Data in this exercise Start Marker
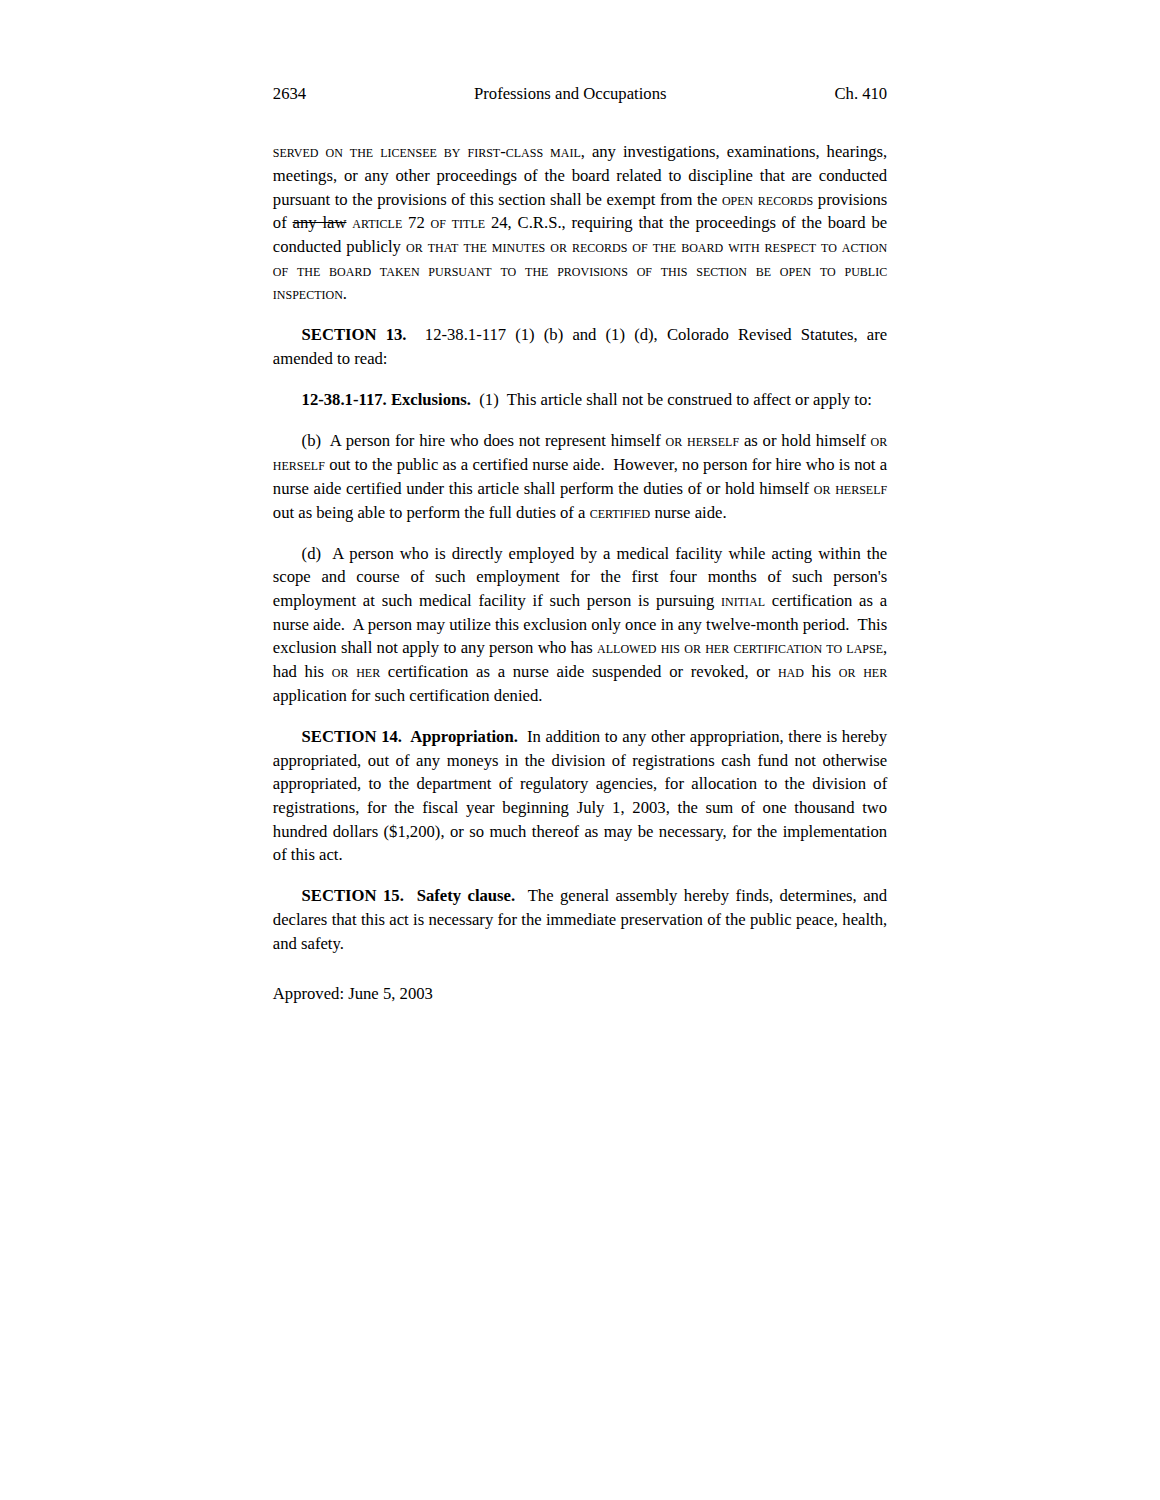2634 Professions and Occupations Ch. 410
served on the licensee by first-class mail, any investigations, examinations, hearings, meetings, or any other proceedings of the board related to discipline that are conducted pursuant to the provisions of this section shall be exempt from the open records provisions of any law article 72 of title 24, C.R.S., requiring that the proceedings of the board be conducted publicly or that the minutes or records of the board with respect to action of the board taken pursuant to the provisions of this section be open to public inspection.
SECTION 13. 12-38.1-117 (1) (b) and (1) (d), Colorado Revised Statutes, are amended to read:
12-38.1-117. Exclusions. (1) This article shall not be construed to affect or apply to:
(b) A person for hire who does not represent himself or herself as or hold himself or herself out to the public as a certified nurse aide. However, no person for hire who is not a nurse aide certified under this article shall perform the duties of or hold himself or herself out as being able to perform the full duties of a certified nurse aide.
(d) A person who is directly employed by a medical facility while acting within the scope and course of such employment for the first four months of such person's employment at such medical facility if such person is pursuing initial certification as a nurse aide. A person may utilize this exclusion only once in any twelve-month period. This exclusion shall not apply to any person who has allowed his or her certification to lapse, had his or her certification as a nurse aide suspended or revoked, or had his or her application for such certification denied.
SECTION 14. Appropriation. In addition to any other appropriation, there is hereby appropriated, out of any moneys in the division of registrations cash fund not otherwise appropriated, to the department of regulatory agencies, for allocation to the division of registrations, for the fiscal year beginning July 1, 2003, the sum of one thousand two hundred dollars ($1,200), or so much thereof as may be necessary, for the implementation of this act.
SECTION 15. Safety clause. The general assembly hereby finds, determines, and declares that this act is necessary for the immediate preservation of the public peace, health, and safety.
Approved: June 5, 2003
Data in this exercise End Marker
Data in this exercise Start Marker
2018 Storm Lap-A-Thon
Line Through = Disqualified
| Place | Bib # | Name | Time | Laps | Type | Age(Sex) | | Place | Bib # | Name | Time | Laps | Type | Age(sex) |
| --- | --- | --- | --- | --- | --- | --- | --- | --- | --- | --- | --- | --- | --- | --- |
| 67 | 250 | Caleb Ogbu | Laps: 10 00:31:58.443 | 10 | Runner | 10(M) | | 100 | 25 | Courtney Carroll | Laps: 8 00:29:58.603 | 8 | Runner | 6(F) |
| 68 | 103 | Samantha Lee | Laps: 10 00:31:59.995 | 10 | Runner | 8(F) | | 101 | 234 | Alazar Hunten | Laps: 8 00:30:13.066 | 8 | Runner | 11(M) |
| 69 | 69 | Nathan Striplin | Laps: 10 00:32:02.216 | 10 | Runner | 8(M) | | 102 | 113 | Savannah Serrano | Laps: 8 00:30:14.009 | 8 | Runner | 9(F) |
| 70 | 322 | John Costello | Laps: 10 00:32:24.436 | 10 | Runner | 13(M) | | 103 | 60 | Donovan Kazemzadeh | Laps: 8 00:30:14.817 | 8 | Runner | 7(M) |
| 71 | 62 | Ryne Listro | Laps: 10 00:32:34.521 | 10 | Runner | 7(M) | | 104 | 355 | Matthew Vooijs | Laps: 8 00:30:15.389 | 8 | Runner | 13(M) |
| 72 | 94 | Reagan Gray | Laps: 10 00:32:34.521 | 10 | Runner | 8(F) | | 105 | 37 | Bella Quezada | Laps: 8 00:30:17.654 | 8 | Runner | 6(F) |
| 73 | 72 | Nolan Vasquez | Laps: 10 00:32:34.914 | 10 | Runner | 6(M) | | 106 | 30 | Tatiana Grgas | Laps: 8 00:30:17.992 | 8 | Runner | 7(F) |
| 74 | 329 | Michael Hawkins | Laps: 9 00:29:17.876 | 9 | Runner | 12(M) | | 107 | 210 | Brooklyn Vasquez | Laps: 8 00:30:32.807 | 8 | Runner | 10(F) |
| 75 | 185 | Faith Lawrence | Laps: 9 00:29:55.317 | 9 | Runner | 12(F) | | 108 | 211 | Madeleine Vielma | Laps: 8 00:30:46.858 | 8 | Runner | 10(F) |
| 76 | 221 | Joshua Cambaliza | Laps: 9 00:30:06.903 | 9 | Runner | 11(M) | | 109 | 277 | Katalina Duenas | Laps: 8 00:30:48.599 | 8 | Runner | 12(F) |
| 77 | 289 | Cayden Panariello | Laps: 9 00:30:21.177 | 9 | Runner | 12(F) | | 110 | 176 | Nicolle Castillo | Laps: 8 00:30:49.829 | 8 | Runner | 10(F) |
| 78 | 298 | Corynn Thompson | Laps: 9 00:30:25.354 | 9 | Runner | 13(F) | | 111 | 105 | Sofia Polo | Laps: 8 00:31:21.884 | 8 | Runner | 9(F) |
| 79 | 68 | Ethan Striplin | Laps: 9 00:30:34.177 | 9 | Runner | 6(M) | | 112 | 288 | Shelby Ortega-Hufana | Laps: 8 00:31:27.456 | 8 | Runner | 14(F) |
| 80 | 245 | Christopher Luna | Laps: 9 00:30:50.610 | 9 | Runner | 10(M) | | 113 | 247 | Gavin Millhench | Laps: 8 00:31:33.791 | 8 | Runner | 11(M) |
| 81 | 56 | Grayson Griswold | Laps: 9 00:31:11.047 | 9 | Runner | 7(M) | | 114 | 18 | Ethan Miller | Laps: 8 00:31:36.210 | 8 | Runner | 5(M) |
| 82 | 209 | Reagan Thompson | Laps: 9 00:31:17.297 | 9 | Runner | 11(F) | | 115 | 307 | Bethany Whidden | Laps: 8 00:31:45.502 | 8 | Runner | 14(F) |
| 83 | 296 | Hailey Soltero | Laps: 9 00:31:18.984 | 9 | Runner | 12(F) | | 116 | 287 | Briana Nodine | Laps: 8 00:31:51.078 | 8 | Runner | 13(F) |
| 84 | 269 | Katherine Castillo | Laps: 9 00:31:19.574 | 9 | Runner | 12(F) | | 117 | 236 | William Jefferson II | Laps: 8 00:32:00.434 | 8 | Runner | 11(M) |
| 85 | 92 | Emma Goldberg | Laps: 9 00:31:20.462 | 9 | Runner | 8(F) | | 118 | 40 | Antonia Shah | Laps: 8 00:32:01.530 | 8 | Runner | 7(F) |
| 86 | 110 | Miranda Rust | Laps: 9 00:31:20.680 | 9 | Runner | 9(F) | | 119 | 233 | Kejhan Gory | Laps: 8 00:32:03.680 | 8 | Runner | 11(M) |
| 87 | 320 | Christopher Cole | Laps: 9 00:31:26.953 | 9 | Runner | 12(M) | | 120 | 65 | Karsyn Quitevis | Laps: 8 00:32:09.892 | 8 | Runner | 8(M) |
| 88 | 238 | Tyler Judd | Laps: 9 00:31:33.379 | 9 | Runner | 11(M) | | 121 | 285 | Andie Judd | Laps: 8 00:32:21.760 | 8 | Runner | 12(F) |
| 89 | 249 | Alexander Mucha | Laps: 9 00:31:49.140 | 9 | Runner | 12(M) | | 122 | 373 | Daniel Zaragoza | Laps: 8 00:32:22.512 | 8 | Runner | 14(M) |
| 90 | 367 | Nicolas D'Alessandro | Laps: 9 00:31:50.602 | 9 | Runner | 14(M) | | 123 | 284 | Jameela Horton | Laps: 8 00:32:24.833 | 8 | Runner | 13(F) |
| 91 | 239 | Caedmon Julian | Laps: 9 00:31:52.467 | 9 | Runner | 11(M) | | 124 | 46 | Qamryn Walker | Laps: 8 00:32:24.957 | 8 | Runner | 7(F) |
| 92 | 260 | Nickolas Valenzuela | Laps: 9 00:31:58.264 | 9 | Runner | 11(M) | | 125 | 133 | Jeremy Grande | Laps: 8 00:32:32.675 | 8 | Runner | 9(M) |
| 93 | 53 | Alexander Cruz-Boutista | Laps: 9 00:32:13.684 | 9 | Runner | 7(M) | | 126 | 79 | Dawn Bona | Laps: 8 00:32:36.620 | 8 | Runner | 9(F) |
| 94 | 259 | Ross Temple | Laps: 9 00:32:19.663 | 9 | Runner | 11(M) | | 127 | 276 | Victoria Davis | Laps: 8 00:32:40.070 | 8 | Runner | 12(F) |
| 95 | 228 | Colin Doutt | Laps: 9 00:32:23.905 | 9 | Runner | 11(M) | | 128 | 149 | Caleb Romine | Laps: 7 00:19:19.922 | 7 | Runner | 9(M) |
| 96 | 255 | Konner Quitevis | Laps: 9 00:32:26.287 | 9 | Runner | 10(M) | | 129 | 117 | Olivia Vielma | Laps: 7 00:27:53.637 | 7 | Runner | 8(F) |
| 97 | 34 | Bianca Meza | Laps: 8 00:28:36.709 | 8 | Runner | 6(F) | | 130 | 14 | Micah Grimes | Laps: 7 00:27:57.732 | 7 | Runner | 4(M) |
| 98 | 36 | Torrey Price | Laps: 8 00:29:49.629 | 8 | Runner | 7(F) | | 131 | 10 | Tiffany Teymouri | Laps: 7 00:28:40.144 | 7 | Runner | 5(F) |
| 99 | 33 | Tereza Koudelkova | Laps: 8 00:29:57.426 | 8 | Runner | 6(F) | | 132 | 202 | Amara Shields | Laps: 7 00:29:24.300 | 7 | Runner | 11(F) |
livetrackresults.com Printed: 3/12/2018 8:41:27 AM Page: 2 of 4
Data in this exercise End Marker
Using the data above, transcribe the lines that run from the line with "Runner | 4(M) |" to the line with "livetrackresults.com Printed: 3/12/2018", both ends kept, and output nothing else.

| 97 | 34 | Bianca Meza | Laps: 8 00:28:36.709 | 8 | Runner | 6(F) | | 130 | 14 | Micah Grimes | Laps: 7 00:27:57.732 | 7 | Runner | 4(M) |
| 98 | 36 | Torrey Price | Laps: 8 00:29:49.629 | 8 | Runner | 7(F) | | 131 | 10 | Tiffany Teymouri | Laps: 7 00:28:40.144 | 7 | Runner | 5(F) |
| 99 | 33 | Tereza Koudelkova | Laps: 8 00:29:57.426 | 8 | Runner | 6(F) | | 132 | 202 | Amara Shields | Laps: 7 00:29:24.300 | 7 | Runner | 11(F) |
livetrackresults.com Printed: 3/12/2018 8:41:27 AM Page: 2 of 4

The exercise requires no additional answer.